Section 95.125, insofar as here pertinent, provides : “Any city, whether organized under the general laws of this state or by special charter or by constitutional charter, by a vote of two-thirds of the qualified electors thereof voting thereon, may become indebted, not exceeding in the aggregate an additional ten per cent of the value of the taxable tangible property therein as shown by the last completed assessment for state and county purposes, for the purpose of * * * acquiring right of ways, constructing, extending and improving sani[366]*366tary or storm sewer systems; provided, that the governing body of such city may provide that any portion or all of the cost of any such improvement be levied and assessed by such governing body on property benefited by such improvement, and, when so provided, such city shall collect any special assessments so levied and shall use the same to reimburse the city for the amount paid or to be paid by it on the bonds of the city issued for such improvement.”

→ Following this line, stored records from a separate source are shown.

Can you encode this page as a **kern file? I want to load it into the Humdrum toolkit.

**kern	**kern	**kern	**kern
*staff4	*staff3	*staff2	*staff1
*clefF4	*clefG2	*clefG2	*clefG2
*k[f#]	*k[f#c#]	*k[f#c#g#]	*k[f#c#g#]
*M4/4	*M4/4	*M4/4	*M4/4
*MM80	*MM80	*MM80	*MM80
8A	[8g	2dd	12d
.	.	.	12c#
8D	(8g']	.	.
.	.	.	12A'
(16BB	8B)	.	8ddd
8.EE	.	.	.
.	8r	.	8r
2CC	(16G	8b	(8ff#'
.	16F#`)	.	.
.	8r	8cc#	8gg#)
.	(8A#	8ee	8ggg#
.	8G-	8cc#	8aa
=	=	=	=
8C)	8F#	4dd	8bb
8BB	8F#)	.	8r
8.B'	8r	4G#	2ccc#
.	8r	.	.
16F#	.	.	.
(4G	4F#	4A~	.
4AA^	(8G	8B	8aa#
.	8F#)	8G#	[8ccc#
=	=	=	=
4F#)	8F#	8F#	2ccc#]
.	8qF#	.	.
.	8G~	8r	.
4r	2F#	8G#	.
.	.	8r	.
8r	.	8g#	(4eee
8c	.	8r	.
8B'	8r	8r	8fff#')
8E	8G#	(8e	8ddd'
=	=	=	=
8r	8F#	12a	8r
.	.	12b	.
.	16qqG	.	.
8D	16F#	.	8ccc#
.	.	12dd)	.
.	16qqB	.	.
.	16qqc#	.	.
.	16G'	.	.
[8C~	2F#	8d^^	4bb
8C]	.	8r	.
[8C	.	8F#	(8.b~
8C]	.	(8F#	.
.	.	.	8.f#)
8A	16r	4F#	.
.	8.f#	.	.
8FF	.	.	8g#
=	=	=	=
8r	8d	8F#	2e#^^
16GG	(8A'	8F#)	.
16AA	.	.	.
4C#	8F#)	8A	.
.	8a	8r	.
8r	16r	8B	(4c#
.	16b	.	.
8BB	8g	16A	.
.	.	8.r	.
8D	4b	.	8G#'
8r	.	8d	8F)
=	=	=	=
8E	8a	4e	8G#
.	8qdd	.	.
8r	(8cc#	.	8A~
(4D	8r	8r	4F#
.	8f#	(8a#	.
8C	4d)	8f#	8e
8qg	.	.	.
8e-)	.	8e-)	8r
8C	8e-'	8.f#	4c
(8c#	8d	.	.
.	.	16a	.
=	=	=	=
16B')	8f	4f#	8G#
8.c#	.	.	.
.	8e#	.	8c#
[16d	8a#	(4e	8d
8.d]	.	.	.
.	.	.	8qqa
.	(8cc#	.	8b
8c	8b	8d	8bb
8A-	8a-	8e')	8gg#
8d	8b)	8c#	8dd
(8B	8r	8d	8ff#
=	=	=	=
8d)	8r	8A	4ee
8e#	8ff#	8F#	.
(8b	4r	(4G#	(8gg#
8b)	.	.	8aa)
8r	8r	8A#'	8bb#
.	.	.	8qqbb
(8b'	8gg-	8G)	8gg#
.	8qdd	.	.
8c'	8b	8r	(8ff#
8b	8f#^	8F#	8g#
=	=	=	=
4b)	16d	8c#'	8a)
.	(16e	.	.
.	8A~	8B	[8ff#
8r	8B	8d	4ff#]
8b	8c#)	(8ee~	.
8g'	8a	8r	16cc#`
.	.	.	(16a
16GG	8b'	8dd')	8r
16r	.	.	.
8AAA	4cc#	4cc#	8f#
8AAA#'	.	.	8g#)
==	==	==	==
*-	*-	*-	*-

This statute is based upon Art. VI, § 26 (d) of the Constitution of Missouri 1945. The language of the statute and the constitutional provision are almost identical. There is no difference in substance or legal effect.

The intervenors cite a number of cases dealing with the fundamentals of due process of law as related to the assessment of benefits for public improvements. Generally these authorities are exemplified by this statement from 14 McQuillin on Municipal Corporations, 3rd Ed., § 38.106, p. 253: “ 'It has always been the general rule in this country, in every system of assessment and taxation, to give the person to be assessed an opportunity to be heard at some stage of the proceeding. That “due process of law” requires this has been uniformly recognized.’ ” Among Missouri cases urged by the intervenors in support of their contention are Giers Improvement Corp. v. Investment Service, Inc., 361 Mo. 504, 235 S.W.2d 355; City of St. Louis v. Senter Commission Co., 336 Mo. 1209, 84 S.W.2d 133; State ex rel. Webster Groves Sanitary Sewer Dist. v. Smith, 342 Mo. 365, 115 S.W.2d 816; and City of St. Louis v. Bell Place Realty Co., 259 Mo. 126, 168 S.W. 721.